Protein 4.1R isoform expression and localization during different confluent states of MDCK. A, immunofluorescence staining of 4.1R with an α-exon 13 Ab in sub-confluent and confluent MDCK cells. Bar, 10 μm. B, cell-cycle profiles of sub-confluent and confluent MDCK cells. C, RT-PCR 4.1R products amplified using an exon 21 antisense primer with an exon 1A, 1B, or 1C sense primer generated two major species with a 450-bp difference from all sets of primers. Molecular markers (kb) are provided at the left margin of the gels. D, major 4.1R isoforms expressed in MDCK cells. Schematic diagram of 4.1R and its domains. Constitutive exons are indicated as dark gray boxes, and alternatively-spliced cassettes are depicted as light gray boxes. Exon numbers are indicated. E, reciprocal expression of exons 16 and 17b in maturing MDCK cells. Schematic representation of regions between exons 13 and 18 of 4.1R and the primer sets used in PCR. RNA isolated from nonconfluent (non-), sub-confluent (sub-), and confluent (con-) MDCK cells were analyzed for exon 16 (E16) and 17b (E17b) expression by RT-PCR. E16 or E17b inclusion was calculated as the percent of total RNA products containing exon 16 or exon 17b, respectively. Averages and S.D. were obtained from three independent experiments (n = 3) and presented at the bottom of each lane. Molecular markers (bp) are provided at the right margin of the gels. F, 4.1R protein isoforms expression during MDCK maturation. Lysates from different confluency MDCK probed with anti-ex13, anti-HP, anti-ex16, and anti-ex17b Abs. β-Actin served as a loading control.
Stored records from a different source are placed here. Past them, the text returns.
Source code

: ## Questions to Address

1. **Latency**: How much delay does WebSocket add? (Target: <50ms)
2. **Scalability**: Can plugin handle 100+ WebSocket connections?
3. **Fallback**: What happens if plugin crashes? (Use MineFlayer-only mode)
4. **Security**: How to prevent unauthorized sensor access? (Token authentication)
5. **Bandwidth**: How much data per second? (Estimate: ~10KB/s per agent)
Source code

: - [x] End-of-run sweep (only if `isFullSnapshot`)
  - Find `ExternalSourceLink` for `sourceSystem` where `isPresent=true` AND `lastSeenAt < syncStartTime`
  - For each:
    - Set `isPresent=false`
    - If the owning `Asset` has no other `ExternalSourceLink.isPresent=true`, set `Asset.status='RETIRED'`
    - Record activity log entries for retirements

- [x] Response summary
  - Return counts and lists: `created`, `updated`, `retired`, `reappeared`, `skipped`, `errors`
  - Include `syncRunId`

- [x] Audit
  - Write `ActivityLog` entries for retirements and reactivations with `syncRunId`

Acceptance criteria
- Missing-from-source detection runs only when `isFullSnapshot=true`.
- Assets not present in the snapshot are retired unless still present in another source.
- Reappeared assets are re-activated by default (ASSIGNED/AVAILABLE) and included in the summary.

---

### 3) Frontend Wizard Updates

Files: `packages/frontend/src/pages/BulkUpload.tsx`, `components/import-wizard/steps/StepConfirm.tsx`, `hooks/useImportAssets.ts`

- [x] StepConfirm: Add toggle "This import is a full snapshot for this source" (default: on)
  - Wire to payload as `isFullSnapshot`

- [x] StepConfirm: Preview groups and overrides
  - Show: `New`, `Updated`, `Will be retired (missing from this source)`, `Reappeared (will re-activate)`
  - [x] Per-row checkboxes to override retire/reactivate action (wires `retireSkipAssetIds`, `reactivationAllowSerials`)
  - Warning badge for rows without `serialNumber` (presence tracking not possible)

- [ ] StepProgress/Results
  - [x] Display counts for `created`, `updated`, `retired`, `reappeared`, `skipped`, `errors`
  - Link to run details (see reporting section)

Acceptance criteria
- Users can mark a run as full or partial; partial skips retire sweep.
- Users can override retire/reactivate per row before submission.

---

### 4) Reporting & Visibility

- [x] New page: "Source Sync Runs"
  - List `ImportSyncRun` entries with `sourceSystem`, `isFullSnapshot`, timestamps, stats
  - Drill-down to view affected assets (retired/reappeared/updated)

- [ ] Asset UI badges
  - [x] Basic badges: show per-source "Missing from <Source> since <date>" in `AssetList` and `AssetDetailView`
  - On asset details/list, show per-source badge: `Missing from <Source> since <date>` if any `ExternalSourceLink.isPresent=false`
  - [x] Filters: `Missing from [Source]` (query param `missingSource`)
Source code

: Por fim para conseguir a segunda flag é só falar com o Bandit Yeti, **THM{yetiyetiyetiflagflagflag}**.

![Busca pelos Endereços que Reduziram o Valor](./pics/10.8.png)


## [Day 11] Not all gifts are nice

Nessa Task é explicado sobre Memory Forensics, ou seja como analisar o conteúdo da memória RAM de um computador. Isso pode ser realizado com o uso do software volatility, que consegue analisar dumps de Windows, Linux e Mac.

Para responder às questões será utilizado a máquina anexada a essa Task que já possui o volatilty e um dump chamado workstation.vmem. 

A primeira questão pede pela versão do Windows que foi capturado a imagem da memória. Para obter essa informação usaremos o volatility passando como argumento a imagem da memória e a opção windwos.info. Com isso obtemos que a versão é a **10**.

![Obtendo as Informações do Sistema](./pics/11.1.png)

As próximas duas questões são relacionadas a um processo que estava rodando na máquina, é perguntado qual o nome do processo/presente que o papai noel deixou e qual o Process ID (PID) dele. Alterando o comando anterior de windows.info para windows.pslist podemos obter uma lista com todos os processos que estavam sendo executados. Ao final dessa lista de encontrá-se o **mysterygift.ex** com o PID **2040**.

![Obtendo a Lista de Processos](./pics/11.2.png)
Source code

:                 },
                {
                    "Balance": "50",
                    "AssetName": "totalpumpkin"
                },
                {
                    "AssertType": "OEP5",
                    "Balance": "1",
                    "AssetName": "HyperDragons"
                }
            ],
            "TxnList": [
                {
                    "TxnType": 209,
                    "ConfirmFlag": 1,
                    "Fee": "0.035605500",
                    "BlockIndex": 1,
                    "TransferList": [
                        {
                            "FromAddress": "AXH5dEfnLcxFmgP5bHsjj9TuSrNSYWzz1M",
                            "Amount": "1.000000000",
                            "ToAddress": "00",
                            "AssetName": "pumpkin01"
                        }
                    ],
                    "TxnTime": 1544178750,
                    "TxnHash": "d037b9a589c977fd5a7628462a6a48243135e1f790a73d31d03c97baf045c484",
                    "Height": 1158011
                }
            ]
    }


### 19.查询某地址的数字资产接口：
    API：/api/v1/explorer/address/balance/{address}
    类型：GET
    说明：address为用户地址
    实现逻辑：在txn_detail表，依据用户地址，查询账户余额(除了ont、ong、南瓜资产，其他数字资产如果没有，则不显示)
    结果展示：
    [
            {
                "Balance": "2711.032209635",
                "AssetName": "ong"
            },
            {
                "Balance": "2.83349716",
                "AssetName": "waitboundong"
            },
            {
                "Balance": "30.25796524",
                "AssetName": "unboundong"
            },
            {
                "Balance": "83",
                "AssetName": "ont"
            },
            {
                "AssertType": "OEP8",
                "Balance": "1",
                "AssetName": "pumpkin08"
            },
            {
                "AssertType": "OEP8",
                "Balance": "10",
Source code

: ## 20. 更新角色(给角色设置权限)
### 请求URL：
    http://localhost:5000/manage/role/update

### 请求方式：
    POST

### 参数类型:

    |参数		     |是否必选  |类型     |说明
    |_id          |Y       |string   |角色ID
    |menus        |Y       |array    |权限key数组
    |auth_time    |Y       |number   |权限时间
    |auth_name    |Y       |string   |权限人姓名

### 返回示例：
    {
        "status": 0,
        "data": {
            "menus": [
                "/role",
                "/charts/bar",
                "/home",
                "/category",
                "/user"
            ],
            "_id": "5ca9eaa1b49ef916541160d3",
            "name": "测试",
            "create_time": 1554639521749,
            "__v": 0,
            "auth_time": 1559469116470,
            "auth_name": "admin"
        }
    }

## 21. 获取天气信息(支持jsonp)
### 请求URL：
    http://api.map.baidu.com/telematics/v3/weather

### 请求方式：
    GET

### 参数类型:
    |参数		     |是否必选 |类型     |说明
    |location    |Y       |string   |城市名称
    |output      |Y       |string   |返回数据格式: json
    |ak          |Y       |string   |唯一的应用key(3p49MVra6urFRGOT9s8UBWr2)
Molecular mass markers (kDa) are provided at the left margin of the blots. G, exon 5 is required for the localization of 4.1R at the cell–cell contacts in confluent MDCK cells. MDCK 4.1R isoforms with exon compositions as indicated in D were fused with EGFP, transfected into MDCK, and examined for their subcellular localization as revealed by Zeiss microscopy. 135⁻⁵, 4.1R 135-kDa form without exon 5. Bar, 10 μm.